TASK TO COMPLETE: Return all of the entries, keeping every word and mark as it is.
────────
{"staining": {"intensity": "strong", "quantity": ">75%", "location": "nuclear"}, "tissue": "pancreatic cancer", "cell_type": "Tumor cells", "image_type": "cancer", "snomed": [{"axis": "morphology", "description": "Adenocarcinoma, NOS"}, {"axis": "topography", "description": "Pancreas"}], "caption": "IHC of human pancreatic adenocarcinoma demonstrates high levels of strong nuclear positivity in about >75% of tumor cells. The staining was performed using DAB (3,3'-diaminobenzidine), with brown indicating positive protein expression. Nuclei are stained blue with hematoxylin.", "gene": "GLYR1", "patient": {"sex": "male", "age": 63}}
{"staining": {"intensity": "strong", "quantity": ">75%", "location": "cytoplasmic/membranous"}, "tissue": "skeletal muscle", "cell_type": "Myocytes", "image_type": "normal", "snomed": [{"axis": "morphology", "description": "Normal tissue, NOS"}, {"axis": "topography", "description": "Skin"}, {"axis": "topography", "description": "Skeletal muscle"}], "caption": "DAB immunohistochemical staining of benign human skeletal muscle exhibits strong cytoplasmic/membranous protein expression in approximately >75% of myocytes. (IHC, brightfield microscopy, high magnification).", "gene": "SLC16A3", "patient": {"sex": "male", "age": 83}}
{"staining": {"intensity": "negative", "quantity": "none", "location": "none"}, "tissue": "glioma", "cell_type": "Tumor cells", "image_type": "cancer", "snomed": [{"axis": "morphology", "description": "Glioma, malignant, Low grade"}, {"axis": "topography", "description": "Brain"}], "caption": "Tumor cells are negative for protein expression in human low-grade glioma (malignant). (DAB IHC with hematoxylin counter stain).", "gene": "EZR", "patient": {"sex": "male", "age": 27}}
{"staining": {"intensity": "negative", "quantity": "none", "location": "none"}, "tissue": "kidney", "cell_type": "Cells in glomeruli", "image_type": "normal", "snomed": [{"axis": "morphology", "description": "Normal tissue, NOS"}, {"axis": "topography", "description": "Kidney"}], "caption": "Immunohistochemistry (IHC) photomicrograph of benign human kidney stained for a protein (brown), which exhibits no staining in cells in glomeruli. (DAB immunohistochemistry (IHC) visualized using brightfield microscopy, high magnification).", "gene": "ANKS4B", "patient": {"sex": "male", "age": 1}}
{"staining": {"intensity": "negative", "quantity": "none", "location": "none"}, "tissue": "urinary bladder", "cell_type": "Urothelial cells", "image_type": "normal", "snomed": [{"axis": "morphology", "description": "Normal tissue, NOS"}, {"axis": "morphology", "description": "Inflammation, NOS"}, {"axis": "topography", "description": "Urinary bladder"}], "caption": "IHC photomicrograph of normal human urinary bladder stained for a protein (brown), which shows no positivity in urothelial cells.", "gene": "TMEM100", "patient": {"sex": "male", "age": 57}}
────────
SOLUTION TO THIS TASK:
{"staining": {"intensity": "strong", "quantity": ">75%", "location": "nuclear"}, "tissue": "pancreatic cancer", "cell_type": "Tumor cells", "image_type": "cancer", "snomed": [{"axis": "morphology", "description": "Adenocarcinoma, NOS"}, {"axis": "topography", "description": "Pancreas"}], "caption": "IHC of human pancreatic adenocarcinoma demonstrates high levels of strong nuclear positivity in about >75% of tumor cells. The staining was performed using DAB (3,3'-diaminobenzidine), with brown indicating positive protein expression. Nuclei are stained blue with hematoxylin.", "gene": "GLYR1", "patient": {"sex": "male", "age": 63}}
{"staining": {"intensity": "strong", "quantity": ">75%", "location": "cytoplasmic/membranous"}, "tissue": "skeletal muscle", "cell_type": "Myocytes", "image_type": "normal", "snomed": [{"axis": "morphology", "description": "Normal tissue, NOS"}, {"axis": "topography", "description": "Skin"}, {"axis": "topography", "description": "Skeletal muscle"}], "caption": "DAB immunohistochemical staining of benign human skeletal muscle exhibits strong cytoplasmic/membranous protein expression in approximately >75% of myocytes. (IHC, brightfield microscopy, high magnification).", "gene": "SLC16A3", "patient": {"sex": "male", "age": 83}}
{"staining": {"intensity": "negative", "quantity": "none", "location": "none"}, "tissue": "glioma", "cell_type": "Tumor cells", "image_type": "cancer", "snomed": [{"axis": "morphology", "description": "Glioma, malignant, Low grade"}, {"axis": "topography", "description": "Brain"}], "caption": "Tumor cells are negative for protein expression in human low-grade glioma (malignant). (DAB IHC with hematoxylin counter stain).", "gene": "EZR", "patient": {"sex": "male", "age": 27}}
{"staining": {"intensity": "negative", "quantity": "none", "location": "none"}, "tissue": "kidney", "cell_type": "Cells in glomeruli", "image_type": "normal", "snomed": [{"axis": "morphology", "description": "Normal tissue, NOS"}, {"axis": "topography", "description": "Kidney"}], "caption": "Immunohistochemistry (IHC) photomicrograph of benign human kidney stained for a protein (brown), which exhibits no staining in cells in glomeruli. (DAB immunohistochemistry (IHC) visualized using brightfield microscopy, high magnification).", "gene": "ANKS4B", "patient": {"sex": "male", "age": 1}}
{"staining": {"intensity": "negative", "quantity": "none", "location": "none"}, "tissue": "urinary bladder", "cell_type": "Urothelial cells", "image_type": "normal", "snomed": [{"axis": "morphology", "description": "Normal tissue, NOS"}, {"axis": "morphology", "description": "Inflammation, NOS"}, {"axis": "topography", "description": "Urinary bladder"}], "caption": "IHC photomicrograph of normal human urinary bladder stained for a protein (brown), which shows no positivity in urothelial cells.", "gene": "TMEM100", "patient": {"sex": "male", "age": 57}}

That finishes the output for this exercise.